### Extract provided

━━━━━━━━━━

Woo hoo, it’s Six Degrees of Separation day again, and for this month our host Kate (booksaremyfavouriteandbest) has selected a special book, Joan Lindsay’s Picnic at Hanging Rock, which is 50 years old this year. This meme, as you probably know by now, requires we players to create a chain of six more books, linking one from the other on whatever basis, flimsy or otherwise, we can justify. I have read Picnic, albeit nearly 40 years ago, and of course as always, I have read all the books I select for my chain.
But, here’s where the problem started. I could think of so many ways to link from this book that I was stalled for a while. Would I link to another novel that readers thought was a real story, or a novel starting with a picnic, or a novel adapted to a popular movie, or, perhaps to another Gothic novel about mysterious disappearances. I decided on the last, and so my first link is to Sarah Kanake’s Sing fox to me (my review). Set in Tasmania, which is a favourite location for Australian Gothic novels, Kanake’s book is about a young 14-year-old girl, River Snow Fox, who disappears into the bush on a rainy night.
From here, given the prevalence of the lost child motif in Australian literature, I couldn’t not go to another book about lost young girls in the bush, Louis Nowra’s Into that forest (my review). Also set in Tasmania, it’s about two young girls, Hannah and Becky, who find themselves lost in the bush after their boat capsizes in a storm and Hannah’s parents drown. They are taken in by a Tasmanian Tiger pair, and live with them for four years until they are found – by Becky’s father. And then comes the problem, how to reintegrate into human society.
And now, if you know recent Aussie literature, you might guess my next link. Yes, Eva Hornung’s Dog boy (my review). It too is about a feral or wild child, this time a young 4-year-old boy who is taken in by a dog pack. In it, too, like Nowra’s, the boy returns to human society and again, reintegration proves a serious challenge. However, Hornung’s book explores the issue from a different, more scientific angle, and, although she is an Australian author, the book is set in Moscow. This gives me the opportunity to change my linking pattern from lost children to …
Setting, sort of. I have reviewed other books set in Russia, but we’re now going to Russia’s neighbour, Ukraine, and Jonathan Safran Foer’s Everything is illuminated (my review). Coincidentally, it also involves the search for a lost person, though in this case it’s the protagonist’s search for the woman who, he believes, saved his grandfather from the Nazis during World War 2. It’s a Holocaust novel, but it is also a rather wild, postmodern novel that plays within itself and with the reader. None of these factors, though, generate my next link. Instead I’m going whimsical, and am linking to …
Another three-name author. I was surprised when I thought of going this way, just how many such-named authors I’ve read, like Gabriel Garcia Marquez, Tara June Winch, Ali Cobby Eckermann and Tegan Bennett Daylight. I love these names, they have such a wonderful ring when you say them. Anyhow, of these, I’m choosing Tegan Bennett Daylight’s collection of short stories, Six bedrooms (my review). This is not one of those linked collections, but most do share a theme, coming-of-age.

━━━━━━━━━━

### Supplied material
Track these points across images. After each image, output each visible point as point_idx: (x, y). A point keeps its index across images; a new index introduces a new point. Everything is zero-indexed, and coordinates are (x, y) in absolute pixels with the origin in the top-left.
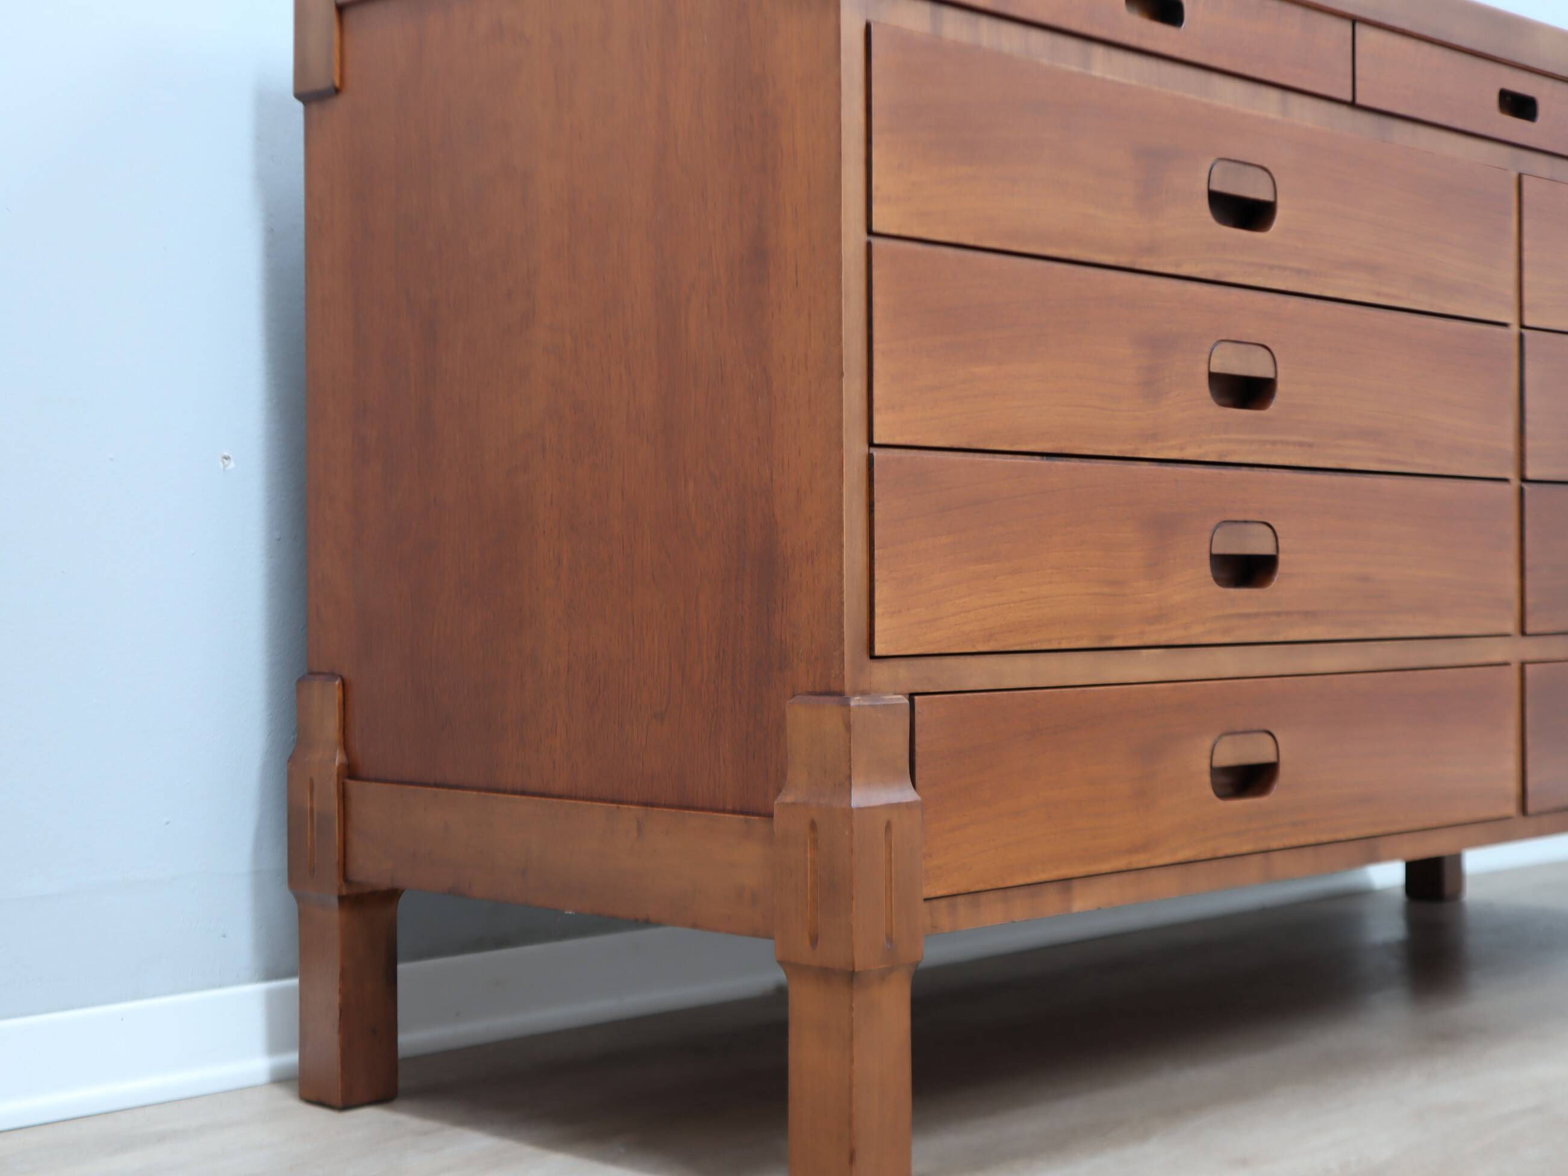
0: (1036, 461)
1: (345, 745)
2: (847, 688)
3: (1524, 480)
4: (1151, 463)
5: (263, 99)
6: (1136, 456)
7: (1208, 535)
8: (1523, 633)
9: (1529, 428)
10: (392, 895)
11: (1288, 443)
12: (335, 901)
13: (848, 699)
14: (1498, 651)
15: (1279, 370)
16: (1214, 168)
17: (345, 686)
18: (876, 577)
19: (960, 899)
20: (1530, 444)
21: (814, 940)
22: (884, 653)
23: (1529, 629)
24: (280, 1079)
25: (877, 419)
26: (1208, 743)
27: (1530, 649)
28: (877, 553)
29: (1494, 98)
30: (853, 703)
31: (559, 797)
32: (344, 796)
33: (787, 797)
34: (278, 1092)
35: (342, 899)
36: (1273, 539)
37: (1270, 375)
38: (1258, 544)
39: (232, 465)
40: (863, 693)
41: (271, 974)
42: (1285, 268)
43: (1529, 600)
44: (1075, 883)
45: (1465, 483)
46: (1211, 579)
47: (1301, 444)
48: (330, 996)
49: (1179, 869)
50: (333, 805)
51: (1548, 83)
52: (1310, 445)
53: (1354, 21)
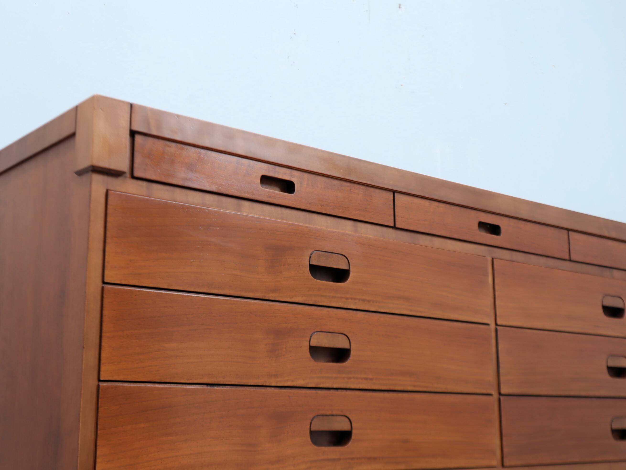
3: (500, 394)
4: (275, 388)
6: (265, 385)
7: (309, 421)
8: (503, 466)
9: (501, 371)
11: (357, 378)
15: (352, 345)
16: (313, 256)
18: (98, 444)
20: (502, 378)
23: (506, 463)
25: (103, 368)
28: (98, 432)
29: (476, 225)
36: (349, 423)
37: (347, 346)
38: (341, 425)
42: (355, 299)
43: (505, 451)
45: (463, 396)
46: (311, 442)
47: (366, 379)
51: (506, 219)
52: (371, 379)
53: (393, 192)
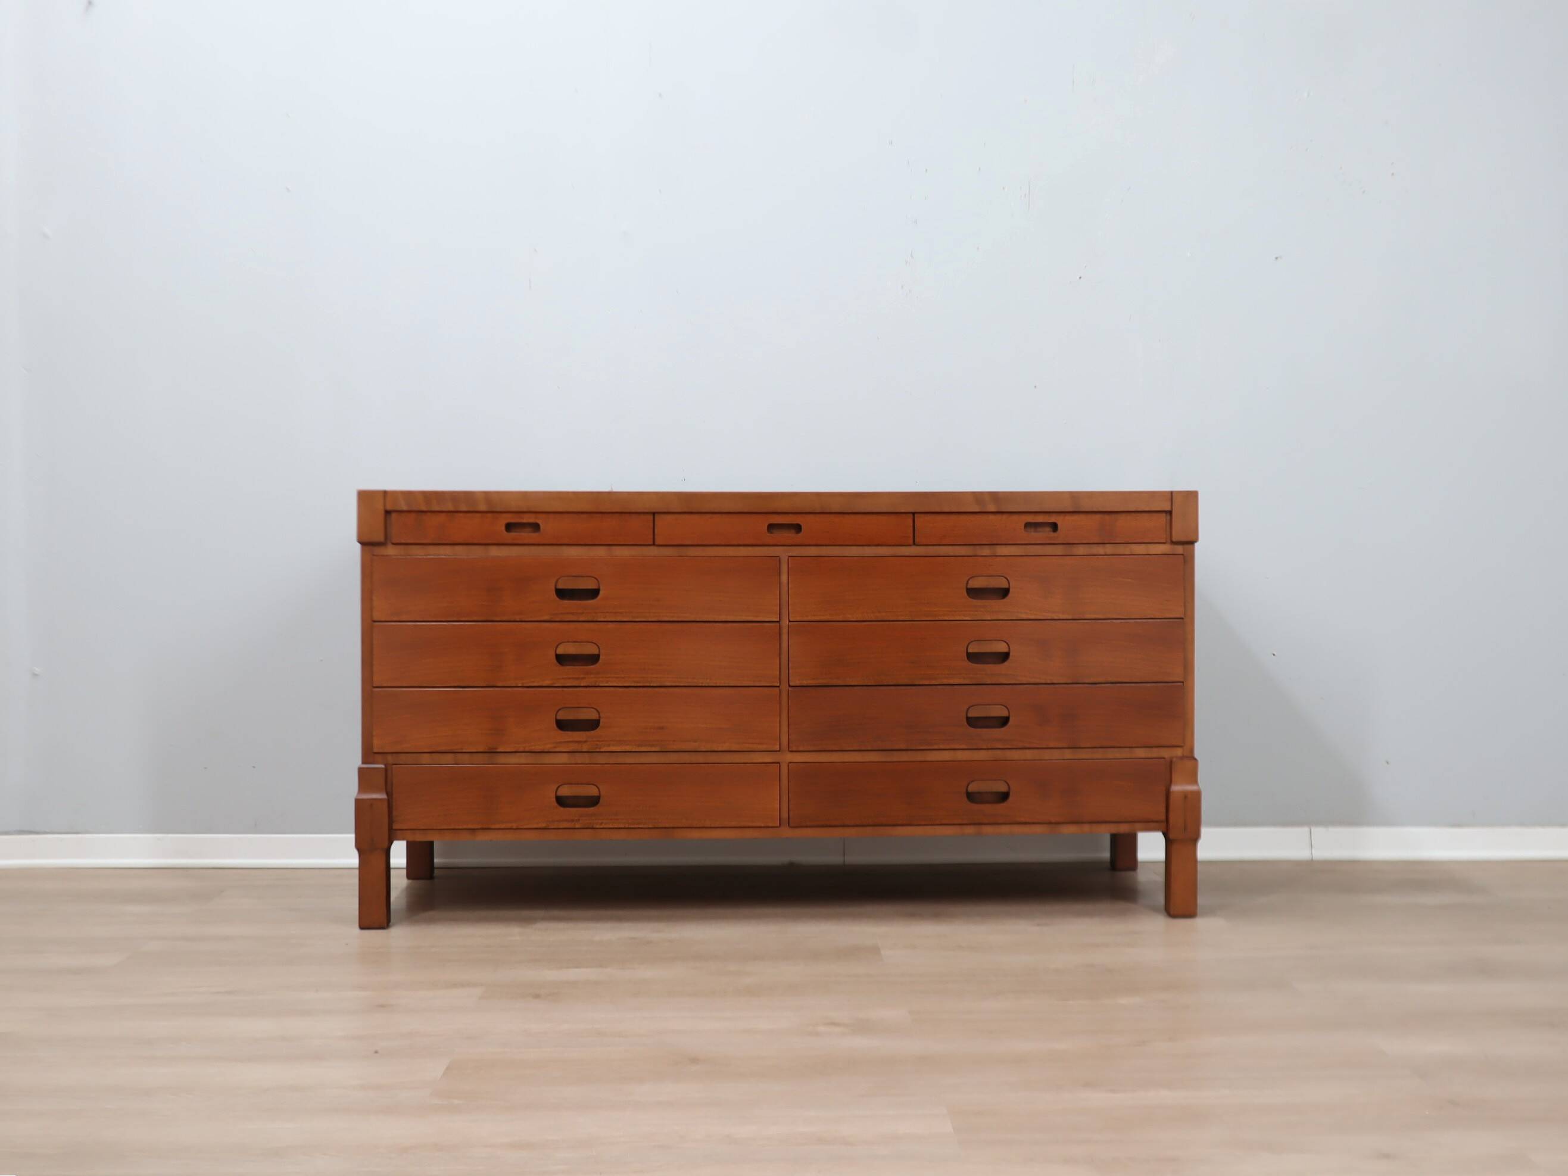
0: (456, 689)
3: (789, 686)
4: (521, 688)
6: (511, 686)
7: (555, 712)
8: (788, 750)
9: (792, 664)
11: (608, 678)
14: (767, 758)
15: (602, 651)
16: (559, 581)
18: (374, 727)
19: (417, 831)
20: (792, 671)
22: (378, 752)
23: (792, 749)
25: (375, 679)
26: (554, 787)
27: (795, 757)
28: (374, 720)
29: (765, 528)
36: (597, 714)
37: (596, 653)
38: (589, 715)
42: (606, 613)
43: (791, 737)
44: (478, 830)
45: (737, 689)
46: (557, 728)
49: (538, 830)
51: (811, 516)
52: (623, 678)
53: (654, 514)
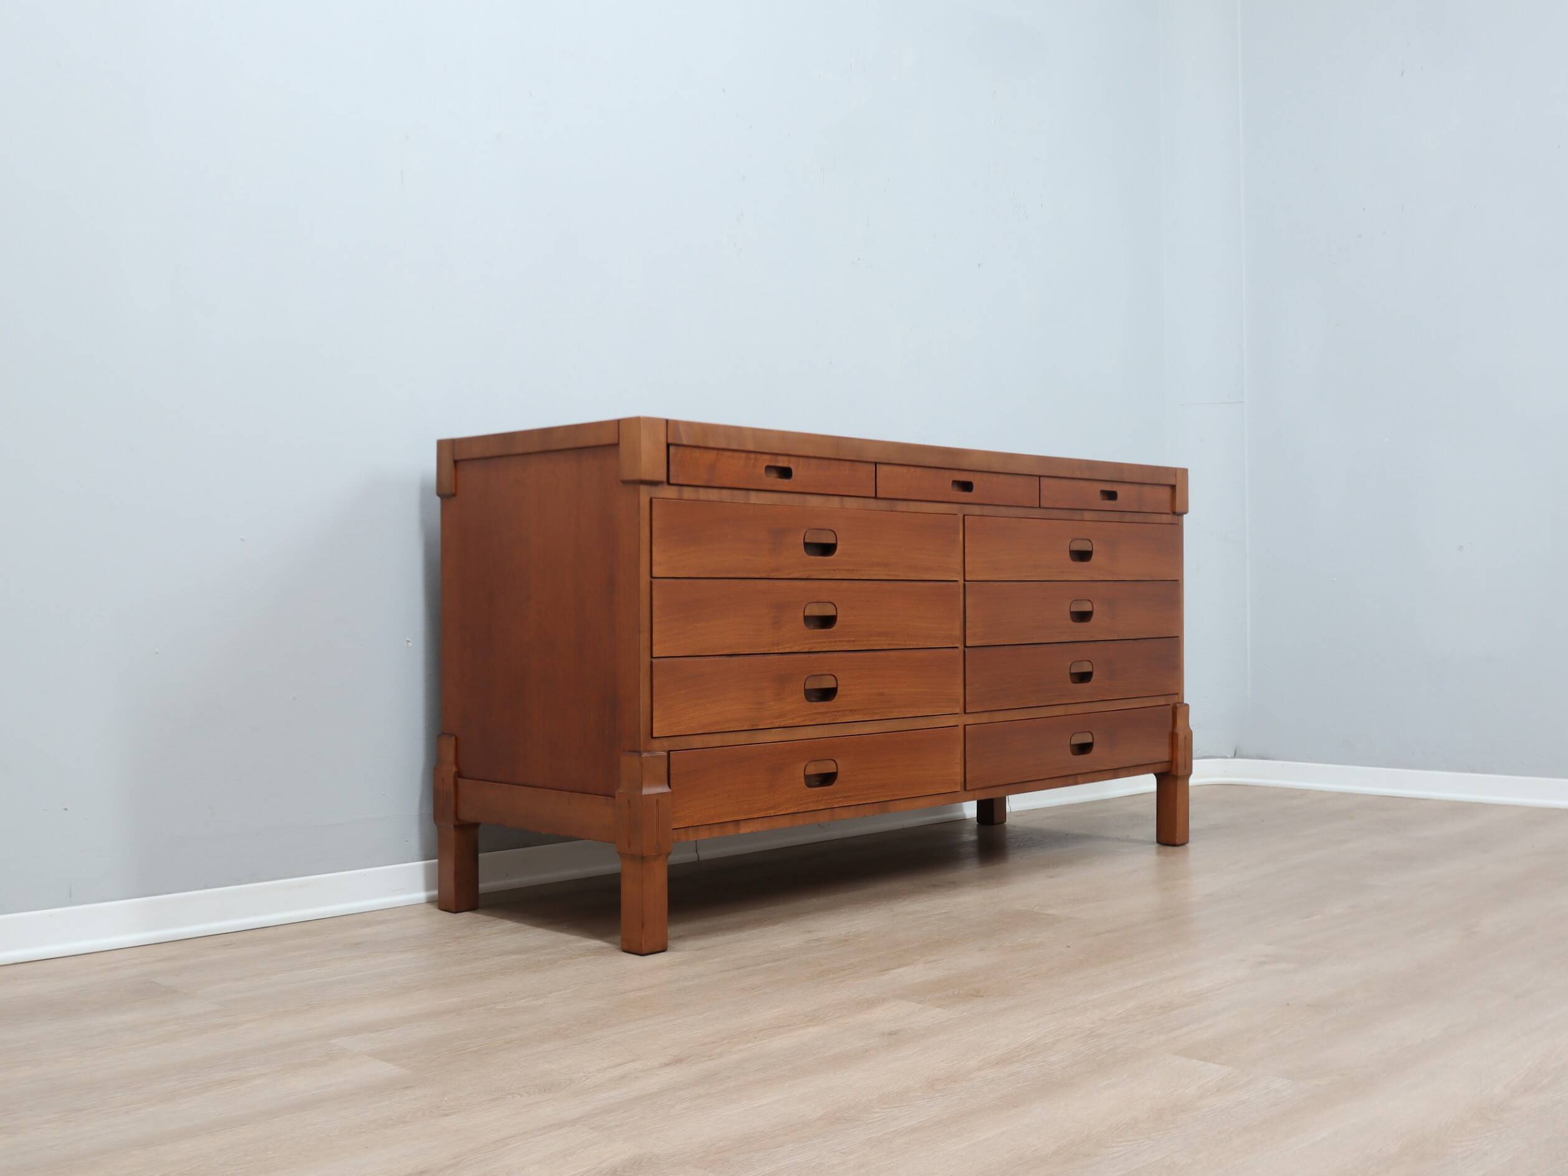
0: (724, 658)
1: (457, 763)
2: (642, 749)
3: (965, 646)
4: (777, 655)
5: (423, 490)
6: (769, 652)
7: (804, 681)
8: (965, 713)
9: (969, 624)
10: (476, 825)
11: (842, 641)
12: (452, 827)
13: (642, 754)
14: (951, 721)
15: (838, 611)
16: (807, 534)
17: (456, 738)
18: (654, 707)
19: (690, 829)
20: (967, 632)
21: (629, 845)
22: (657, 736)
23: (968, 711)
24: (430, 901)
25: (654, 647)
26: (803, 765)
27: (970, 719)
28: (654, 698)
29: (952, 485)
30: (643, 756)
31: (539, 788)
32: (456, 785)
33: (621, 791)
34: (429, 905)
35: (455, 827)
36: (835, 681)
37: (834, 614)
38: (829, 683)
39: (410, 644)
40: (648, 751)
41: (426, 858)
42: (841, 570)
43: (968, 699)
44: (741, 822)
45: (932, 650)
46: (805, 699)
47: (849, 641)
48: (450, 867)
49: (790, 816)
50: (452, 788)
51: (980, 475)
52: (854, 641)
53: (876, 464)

━━━━━━━━━━

Rewrite the blog post between "From here, given" and "into human society.", inclusive, swapping "storm" for "squall".

### Exercise response
From here, given the prevalence of the lost child motif in Australian literature, I couldn’t not go to another book about lost young girls in the bush, Louis Nowra’s Into that forest (my review). Also set in Tasmania, it’s about two young girls, Hannah and Becky, who find themselves lost in the bush after their boat capsizes in a squall and Hannah’s parents drown. They are taken in by a Tasmanian Tiger pair, and live with them for four years until they are found – by Becky’s father. And then comes the problem, how to reintegrate into human society.